Graph Neural Networks (GNNs) have received considerable attention for a wide variety of tasks Wu et al. (2020); Zhou et al. (2020). Generally, GNN models can be unified by a neighborhood aggregation or message passing schema Gilmer et al. (2017), where the representation of each node is learned by iteratively aggregating the embeddings (“message”) of its neighbors.

As one of the most influential GNN models, Graph Convolutional Network (GCN) Kipf and Welling (2016) performs a linear approximation to graph convolutions. Graph Attention Network (GAT) Veličković et al. (2017) introduces an attention mechanism that allows weighing nodes in the neighborhood differently during the aggregation step. GraphSAGE Hamilton et al. (2017) is a comprehensive improvement on the original GCN which replaced full graph Laplacian with learnable aggregation functions. Graph Isomorphism Network (GIN) Xu et al. (2018) uses a simple but expressive injective multiset function for neighbor aggregation. These GNNs above will be employed as our teacher models and student models in the experiments.

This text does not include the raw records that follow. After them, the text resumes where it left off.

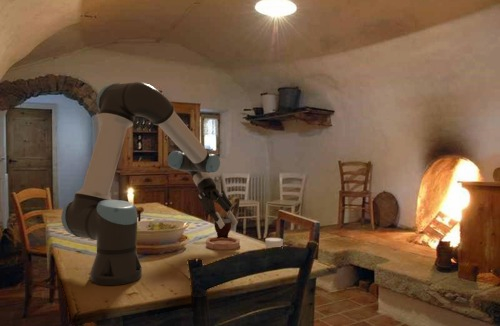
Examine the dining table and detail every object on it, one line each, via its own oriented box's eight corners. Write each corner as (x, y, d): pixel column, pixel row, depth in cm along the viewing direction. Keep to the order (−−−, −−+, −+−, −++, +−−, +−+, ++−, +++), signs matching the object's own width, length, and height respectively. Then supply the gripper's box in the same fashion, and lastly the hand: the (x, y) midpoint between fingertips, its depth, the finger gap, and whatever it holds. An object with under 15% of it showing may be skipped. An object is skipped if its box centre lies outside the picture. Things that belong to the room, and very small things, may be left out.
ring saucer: (219, 252, 151) (219, 246, 151) (199, 244, 161) (199, 239, 161) (246, 246, 160) (246, 241, 160) (225, 239, 171) (225, 235, 171)
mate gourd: (210, 236, 161) (211, 201, 160) (224, 233, 167) (225, 199, 166) (223, 240, 156) (224, 203, 155) (236, 237, 162) (237, 201, 161)
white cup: (281, 260, 141) (282, 242, 141) (263, 259, 143) (263, 240, 143) (283, 255, 148) (284, 237, 148) (266, 254, 150) (266, 236, 149)
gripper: (217, 186, 178) (241, 227, 167) (182, 189, 163) (206, 234, 153) (225, 176, 174) (250, 217, 163) (190, 178, 160) (215, 223, 149)
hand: (229, 225), depth 158 cm, fingers closed on mate gourd, 7 cm apart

Knowledge distillation (KD) aims to transfer the knowledge of a (larger) teacher model to a (smaller) student model Hinton et al. (2015); Wu et al. (2022). It was originally introduced to reduce the size of models deployed on devices with limited computational resources. Since then, this line of research has attracted a lot of attention Gou et al. (2021). Recently, there are a few attempts that try to combine knowledge distillation with graph convolutional networks (GCNs). Yang et al. Yang et al. (2021) proposed a knowledge distillation framework which can extract the knowledge of an arbitrary teacher model and inject it into a well-designed student model. Jing et al. Jing et al. (2021) proposed to learn a lightweight student GNN that masters the complete set of expertise of multiple heterogeneous teachers. These works aim to improve the performance of student models on semi-supervised node classification task, rather than the graph classification task we considered in this work. Furthermore, although the above-mentioned methods obtained promising results, they cannot be effectively launched without the original training dataset. In practice, the training dataset could be unavailable for some reasons, e.g. transmission limitations, privacy, etc. Therefore, it is necessary to consider a data-free approach for compressing neural networks.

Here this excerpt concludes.